There is a fear in Peace Corps that if we give someone something, they will forever depend on Americans to hand stuff over to them. I usually refrain at all costs from setting this precedent. Yet, my refrigerator is full of gifted bananas that will surely go bad before I get the chance to overdose on Potassium. Last night I made the mistake of eating dinner before I visted 3 families and then had to eat 3 more... Which leads me to the lady who fixes my clothes for free. After the 4th reparation to my pants, I reeeeally feel like I should be paying. A couple days ago I walked through the community with just books in my bags and walked home with a brand new bottle of Avon lotion, half-full bottle of body oil and a tube of antibiotic cream. Maybe its because I have bug bites, cuts, scrapes, scabs and unidentified marks forming a Connect-the-Dots puzzle from a Highlight´s magazine on my legs... and a likely staff infection on my foot...but still.


There is an ever present knot in my gut that grows everytime I see a soda can tossed out the window. My curiosty about the wire man is still there but the lift in my eyebrows has subsided. I am very careful about the choice and usage of plastic bags... and readily accept any gift that comes in them, as long as I make a mental note of their name and repay them with a smile and promise of future visitation.

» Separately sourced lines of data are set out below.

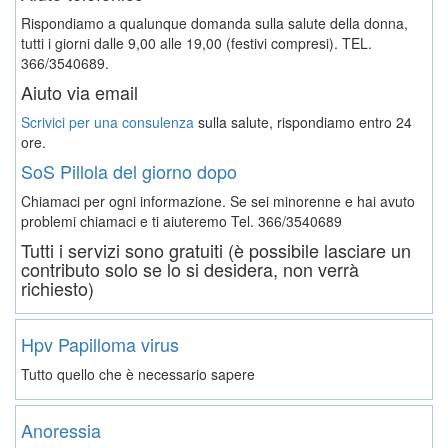
Rispondiamo a qualunque domanda sulla salute della donna,
tutti i giorni dalle 9,00 alle 19,00 (festivi compresi). TEL.
366/3540689.
Aiuto via email
Scrivici per una consulenza
sulla salute, rispondiamo entro 24
ore.
SoS Pillola del giorno dopo
Chiamaci per ogni informazione. Se sei minorenne e hai avuto
problemi chiamaci e ti aiuteremo
Tel. 366/3540689
Tutti i servizi sono gratuiti (è possibile lasciare un
contributo solo se lo si desidera, non verrà
richiesto)
Hpv Papilloma virus
Tutto quello che è necessario sapere
Anoressia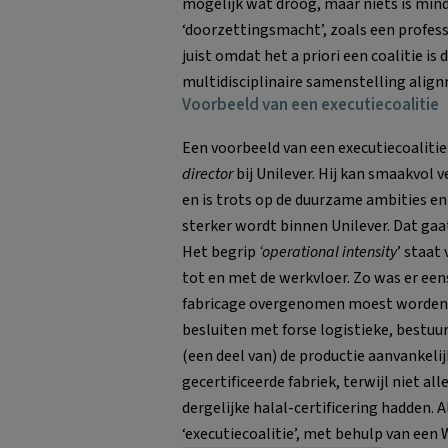
mogelijk wat droog, maar niets is mind
‘doorzettingsmacht’, zoals een profe
juist omdat het a priori een coalitie is 
multidisciplinaire samenstelling align
Voorbeeld van een executiecoalitie
Een voorbeeld van een executiecoalitie:
director
bij Unilever. Hij kan smaakvol v
en is trots op de duurzame ambities en
sterker wordt binnen Unilever. Dat ga
Het begrip
‘operational intensity
’ staat
tot en met de werkvloer. Zo was er een
fabricage overgenomen moest worden do
besluiten met forse logistieke, bestuur
(een deel van) de productie aanvankelij
gecertificeerde fabriek, terwijl niet a
dergelijke halal-certificering hadden.
‘executiecoalitie’, met behulp van e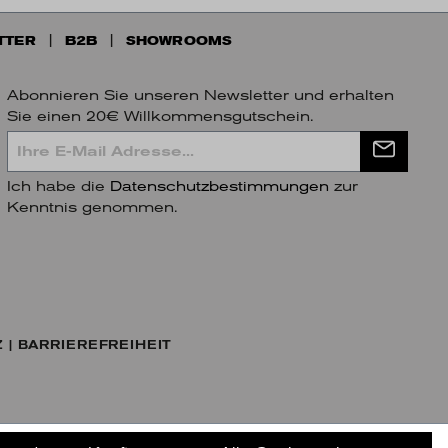
TTER
B2B
SHOWROOMS
Abonnieren Sie unseren Newsletter und erhalten
Sie einen 20€ Willkommensgutschein.
Ich habe die
Datenschutzbestimmungen
zur
Kenntnis genommen.
Z
BARRIEREFREIHEIT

There was a spider sitting on the wall by my ¨kitchen¨ for the past 2 weeks. My first 2 weeks in this house, I beat with my shoe everything that moved, which more often than not turned out to be a leaf. But this guy was different. I had grown so accustomed to the spider watching me peel potatoes that I didn´t want to kill it. But it wasn´t the most pleasant sight to eat my breakfast next to. So, when it would get too close for comfort, I would slap the wall below it...sending it scurrying up to the window. But sure as the exponentially increasing mosquito bites on my body, the spider would be there the next morning. Last night I walked into my house and stopped at the wall by the kitchen. The spider was gone and in its place a little scorpion. Him, I didn´t have a problem wailing with my shoe. This morning, the wall was bare. I was eating some cereal topped with rotten banana and I turned to the barren cinder blocks.

I missed the spider.

There are things about this country that I will never understand. There are things I have accepted. And there are things I have come to love. That parts my favorite.